RIP blogging?
Sunday, February 27th, 2011
A lot of pixels have been sprayed since the New York Times story headlined “Blogs Wane as the Young Drift to Sites Like Twitter.”
The essential data: “The Internet and American Life Project at the Pew Research Center found that from 2006 to 2009, blogging among children ages 12 to 17 fell by half; now 14 percent of children those ages who use the Internet have blogs. Among 18-to-33-year-olds, the project said in a report last year, blogging dropped two percentage points in 2010 from two years earlier.”
Does this spell the end of blogging? In fact, the decline in blogs as a place for random musings and trivia is wonderful news for blogs and their readers. We already had WAY too much noise. Now with Twitter and Facebook siphoning off the trivia and momentary mind-burps, blogs are increasingly the safe-harbor for deeper dives into a topic, whether that topic is books or gossip or politics.
Clive Thompson captured the new blogging ecosystem perfectly a few weeks back in Wired:
When something newsworthy happens today — Brett Favre losing to the Jets, news of a new iPhone, a Brazilian election runoff — you get a sudden blizzard of status updates. These are just short takes, and they’re often half-baked or gossipy and may not even be entirely true. But that’s OK; they’re not intended to be carefully constructed. Society is just chewing over what happened, forming a quick impression of What It All Means.The long take is the opposite: It’s a deeply considered report and analysis, and it often takes weeks, months, or years to produce. It used to be that only traditional media, like magazines or documentaries or books, delivered the long take. But now, some of the most in-depth stuff I read comes from academics or businesspeople penning big blog essays, Dexter fans writing 5,000-word exegeses of the show, and nonprofits like the Pew Charitable Trusts producing exhaustively researched reports on American life.
And Matt Mullenweg of Wordpress also noted that the data isn’t actually that dire. Fewer people may be blogging, but the number of people reading blogs is growing.

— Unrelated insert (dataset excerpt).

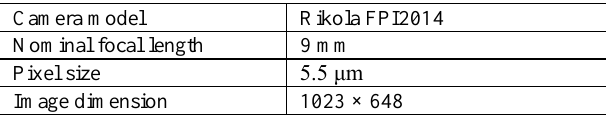
Table 1. Technical details.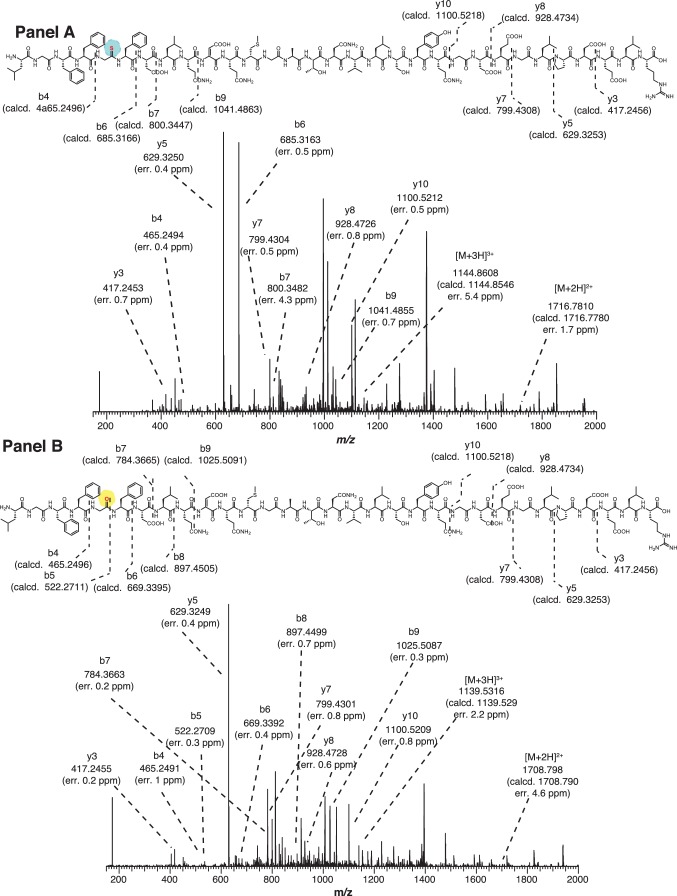
(Panel A) High-resolutions electrospray ionization tandem mass spectrometry (HR-ESI MS/MS) analysis of a wild-type tryptic peptide from Methanosarcina acetivorans McrA (Leu461-Arg491, m/z 3432 Da).The b6 ion localizes the thioamide modification to Gly465. No b5 ion was detected suggesting negligible fragmentation at the thioamide bond. Predicted masses and associated errors are shown. (Panel B) HR-ESI-MS/MS analysis of the corresponding McrA tryptic peptide from the ∆ycaO-tfuA deletion strain of M. acetivorans (m/z 3416 Da). The b5 and b6 ion localizes the amide functionality at Gly465. Predicted masses and associated errors are shown.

The title was probably written by an editor, not the author, because as soon as the article gets past the two token teenagers who tumble and Facebook instead of blogging, the stats show all the major blogging services growing — even Blogger whose global “unique visitors rose 9 percent, to 323 million,” meaning it grew about 6 Foursquares last year alone. (In the same timeframe WordPress.com grew about 80 million uniques according to Quantcast.)